Sometimes, states have been willing to take on the role of enforcing anticompetitive contracts. Many states have enacted any willing provider laws that require insurers to contract with every hospital in the state, regardless of what prices each hospital charges. Other states use network adequacy requirements to achieve a similar effect: forcing insurers to contract with large hospitals because doing so helps ensure that an insurer’s patients have enough hospital options. But restricting insurers’ ability to exclude high-cost hospitals from their provider networks limits their bargaining ability, and allows hospitals to charge higher prices.
This paper proposes several steps to improve hospital competition, thereby reducing the cost and improving the quality of hospital care.
The centerpiece is a proposal to eliminate the ability of regional hospital monopolies to engage in exploitative pricing practices, by capping reimbursement rates for private and individual payors at Medicare rates in extremely concentrated hospital markets, as measured by the Herfindahl-Hirschman Index, a widely-used measure of market concentration. The Medicare ceiling would not apply in competitive hospital markets, nor upon hospitals with less than 15 percent share in a given market.
Unlike antitrust enforcement from federal and state entities, this proposal would help address the problem of consolidation that has already happened, by giving regional hospital monopolies a choice: either remain consolidated but without exploitative pricing power, or voluntarily divest and restore a competitive provider market. No longer would hospitals merge for the sole purpose of increasing their pricing power: something that has been all too common over the past several decades.
We also propose:
- Discouraging future hospital mergers by significantly expanding the Federal Trade Commission’s hospital antitrust staff, allowing the FTC to regulate anticompetitive practices by nonprofit hospitals, and publishing — on a quarterly basis — data for every ZIP code or region regarding hospital market concentration.
- Encouraging new hospital competition by encouraging states through federal grants to eliminate certificate of need laws, any willing provider laws, network adequacy requirements, certificate of public advantage laws, and similar provisions; removing the Affordable Care Act’s ban on new physician-owned hospital construction; and barring the deployment of hospital-led accountable care organizations in concentrated markets;
- Facilitating medical tourism and telemedicine through harmonization of state medical licensing, reference pricing, and scope of practice laws; and
- Integrating Veterans Health Administration hospitals into the broader health care system by allowing private patients to use VA hospitals, and by allowing VA hospitals to compete on price with non-VA hospitals.

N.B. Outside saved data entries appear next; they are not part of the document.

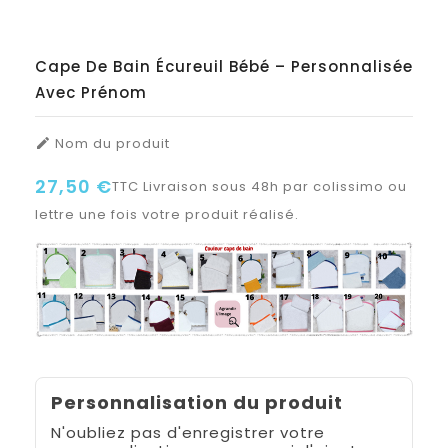
Cape De Bain Écureuil Bébé – Personnalisée
Avec Prénom
Nom du produit

27,50 €
TTC
Livraison sous 48h par colissimo ou
lettre une fois votre produit réalisé.
Personnalisation du produit
N'oubliez pas d'enregistrer votre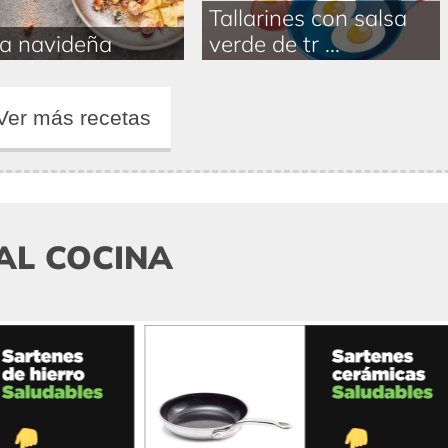
Tallarines con salsa
a navideña
verde de tr ...
Ver más recetas
AL COCINA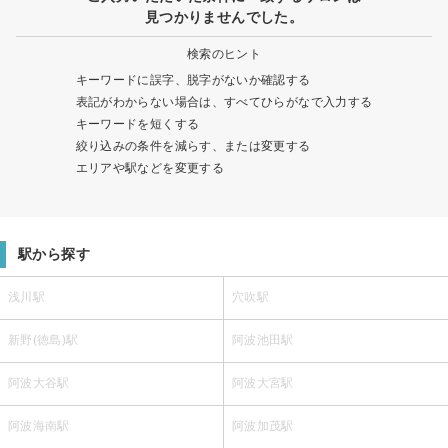
見つかりませんでした。
検索のヒント
キーワードに誤字、脱字がないか確認する
表記がわからない場合は、すべてひらがなで入力する
キーワードを短くする
絞り込みの条件を減らす、または変更する
エリアや駅などを変更する
駅から探す
浅川駅
穴吹駅
新野(徳島)駅
阿波池田駅
阿波大谷駅
阿波大宮駅
阿波海南駅
阿波加茂駅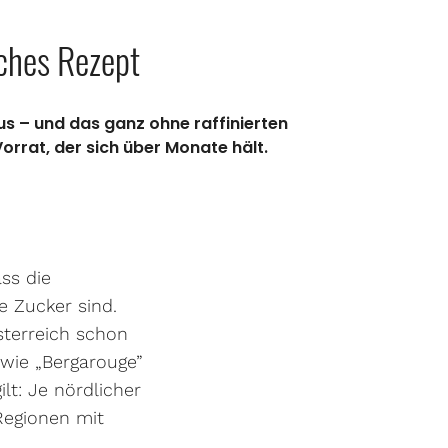
ches Rezept
us – und das ganz ohne raffinierten
orrat, der sich über Monate hält.
ass die
 Zucker sind.
sterreich schon
 wie „Bergarouge”
ilt: Je nördlicher
Regionen mit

Among policymakers in Washington, interest in the problem of hospital consolidation is rising. In January of 2019, Indiana Rep. Jim Banks (R.) introduced the Hospital Competition Act of 2019, which reflects most of the concepts described in this paper. Additional legislative and regulatory measures are also under development. Rep. David Cicilline (D., R.I.), who chairs the antitrust subcommittee of the House Judiciary Committee, has stated that hospital consolidation is one of his top priorities. The Trump administration has also expressed support for changes that would improve hospital competition.
Improving hospital competition will not only reduce the cost of U.S. health care, but also spur innovations in quality, patient service, and technology. Most importantly, it is a necessary step in building a health care system that is affordable for all Americans, and fiscally sustainable for future generations.